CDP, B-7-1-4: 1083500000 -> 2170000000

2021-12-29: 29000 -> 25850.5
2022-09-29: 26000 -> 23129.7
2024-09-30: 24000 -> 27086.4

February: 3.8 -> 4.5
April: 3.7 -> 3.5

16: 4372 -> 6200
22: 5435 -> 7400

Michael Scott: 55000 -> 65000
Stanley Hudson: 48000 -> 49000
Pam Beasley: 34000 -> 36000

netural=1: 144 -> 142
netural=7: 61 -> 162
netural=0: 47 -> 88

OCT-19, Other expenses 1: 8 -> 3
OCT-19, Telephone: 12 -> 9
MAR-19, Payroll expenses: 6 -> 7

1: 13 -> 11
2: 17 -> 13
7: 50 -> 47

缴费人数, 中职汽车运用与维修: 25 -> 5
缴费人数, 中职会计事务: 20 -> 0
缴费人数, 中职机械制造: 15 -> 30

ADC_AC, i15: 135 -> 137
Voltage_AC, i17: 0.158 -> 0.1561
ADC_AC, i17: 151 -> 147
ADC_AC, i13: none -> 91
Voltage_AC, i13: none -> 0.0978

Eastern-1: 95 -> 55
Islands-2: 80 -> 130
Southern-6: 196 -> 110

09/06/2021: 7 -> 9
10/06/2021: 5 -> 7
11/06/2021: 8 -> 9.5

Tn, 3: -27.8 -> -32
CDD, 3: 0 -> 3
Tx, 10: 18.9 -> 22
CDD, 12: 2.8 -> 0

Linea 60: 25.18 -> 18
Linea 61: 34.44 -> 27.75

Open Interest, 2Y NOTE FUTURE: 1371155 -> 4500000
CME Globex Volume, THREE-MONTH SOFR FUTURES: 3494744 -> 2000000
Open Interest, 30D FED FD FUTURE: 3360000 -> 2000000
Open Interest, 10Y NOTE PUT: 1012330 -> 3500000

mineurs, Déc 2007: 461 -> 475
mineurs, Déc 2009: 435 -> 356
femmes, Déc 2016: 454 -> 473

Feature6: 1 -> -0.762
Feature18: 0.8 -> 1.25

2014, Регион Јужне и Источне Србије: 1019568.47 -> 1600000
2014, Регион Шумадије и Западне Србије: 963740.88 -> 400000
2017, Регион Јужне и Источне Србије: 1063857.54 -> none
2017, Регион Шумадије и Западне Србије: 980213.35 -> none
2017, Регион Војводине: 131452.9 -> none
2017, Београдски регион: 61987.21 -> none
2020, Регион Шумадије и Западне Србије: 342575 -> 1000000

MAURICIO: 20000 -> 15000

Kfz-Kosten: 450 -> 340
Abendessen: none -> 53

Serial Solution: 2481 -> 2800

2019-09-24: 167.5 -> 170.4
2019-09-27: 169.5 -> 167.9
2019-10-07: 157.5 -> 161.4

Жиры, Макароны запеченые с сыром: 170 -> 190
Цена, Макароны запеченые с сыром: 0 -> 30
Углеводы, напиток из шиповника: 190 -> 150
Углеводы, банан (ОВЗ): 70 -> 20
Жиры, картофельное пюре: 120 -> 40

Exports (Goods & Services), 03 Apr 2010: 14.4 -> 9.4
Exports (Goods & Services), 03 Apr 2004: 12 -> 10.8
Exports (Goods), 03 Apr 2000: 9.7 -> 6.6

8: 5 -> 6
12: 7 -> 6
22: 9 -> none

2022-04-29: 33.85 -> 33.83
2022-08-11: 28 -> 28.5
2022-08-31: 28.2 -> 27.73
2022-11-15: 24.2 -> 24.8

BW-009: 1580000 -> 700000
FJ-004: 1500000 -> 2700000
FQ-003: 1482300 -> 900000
= = = = = = =
Retype the whole listing, matching it exactly.

CDP, B-7-1-4: 1083500000 -> 2170000000

2021-12-29: 29000 -> 25850.5
2022-09-29: 26000 -> 23129.7
2024-09-30: 24000 -> 27086.4

February: 3.8 -> 4.5
April: 3.7 -> 3.5

16: 4372 -> 6200
22: 5435 -> 7400

Michael Scott: 55000 -> 65000
Stanley Hudson: 48000 -> 49000
Pam Beasley: 34000 -> 36000

netural=1: 144 -> 142
netural=7: 61 -> 162
netural=0: 47 -> 88

OCT-19, Other expenses 1: 8 -> 3
OCT-19, Telephone: 12 -> 9
MAR-19, Payroll expenses: 6 -> 7

1: 13 -> 11
2: 17 -> 13
7: 50 -> 47

缴费人数, 中职汽车运用与维修: 25 -> 5
缴费人数, 中职会计事务: 20 -> 0
缴费人数, 中职机械制造: 15 -> 30

ADC_AC, i15: 135 -> 137
Voltage_AC, i17: 0.158 -> 0.1561
ADC_AC, i17: 151 -> 147
ADC_AC, i13: none -> 91
Voltage_AC, i13: none -> 0.0978

Eastern-1: 95 -> 55
Islands-2: 80 -> 130
Southern-6: 196 -> 110

09/06/2021: 7 -> 9
10/06/2021: 5 -> 7
11/06/2021: 8 -> 9.5

Tn, 3: -27.8 -> -32
CDD, 3: 0 -> 3
Tx, 10: 18.9 -> 22
CDD, 12: 2.8 -> 0

Linea 60: 25.18 -> 18
Linea 61: 34.44 -> 27.75

Open Interest, 2Y NOTE FUTURE: 1371155 -> 4500000
CME Globex Volume, THREE-MONTH SOFR FUTURES: 3494744 -> 2000000
Open Interest, 30D FED FD FUTURE: 3360000 -> 2000000
Open Interest, 10Y NOTE PUT: 1012330 -> 3500000

mineurs, Déc 2007: 461 -> 475
mineurs, Déc 2009: 435 -> 356
femmes, Déc 2016: 454 -> 473

Feature6: 1 -> -0.762
Feature18: 0.8 -> 1.25

2014, Регион Јужне и Источне Србије: 1019568.47 -> 1600000
2014, Регион Шумадије и Западне Србије: 963740.88 -> 400000
2017, Регион Јужне и Источне Србије: 1063857.54 -> none
2017, Регион Шумадије и Западне Србије: 980213.35 -> none
2017, Регион Војводине: 131452.9 -> none
2017, Београдски регион: 61987.21 -> none
2020, Регион Шумадије и Западне Србије: 342575 -> 1000000

MAURICIO: 20000 -> 15000

Kfz-Kosten: 450 -> 340
Abendessen: none -> 53

Serial Solution: 2481 -> 2800

2019-09-24: 167.5 -> 170.4
2019-09-27: 169.5 -> 167.9
2019-10-07: 157.5 -> 161.4

Жиры, Макароны запеченые с сыром: 170 -> 190
Цена, Макароны запеченые с сыром: 0 -> 30
Углеводы, напиток из шиповника: 190 -> 150
Углеводы, банан (ОВЗ): 70 -> 20
Жиры, картофельное пюре: 120 -> 40

Exports (Goods & Services), 03 Apr 2010: 14.4 -> 9.4
Exports (Goods & Services), 03 Apr 2004: 12 -> 10.8
Exports (Goods), 03 Apr 2000: 9.7 -> 6.6

8: 5 -> 6
12: 7 -> 6
22: 9 -> none

2022-04-29: 33.85 -> 33.83
2022-08-11: 28 -> 28.5
2022-08-31: 28.2 -> 27.73
2022-11-15: 24.2 -> 24.8

BW-009: 1580000 -> 700000
FJ-004: 1500000 -> 2700000
FQ-003: 1482300 -> 900000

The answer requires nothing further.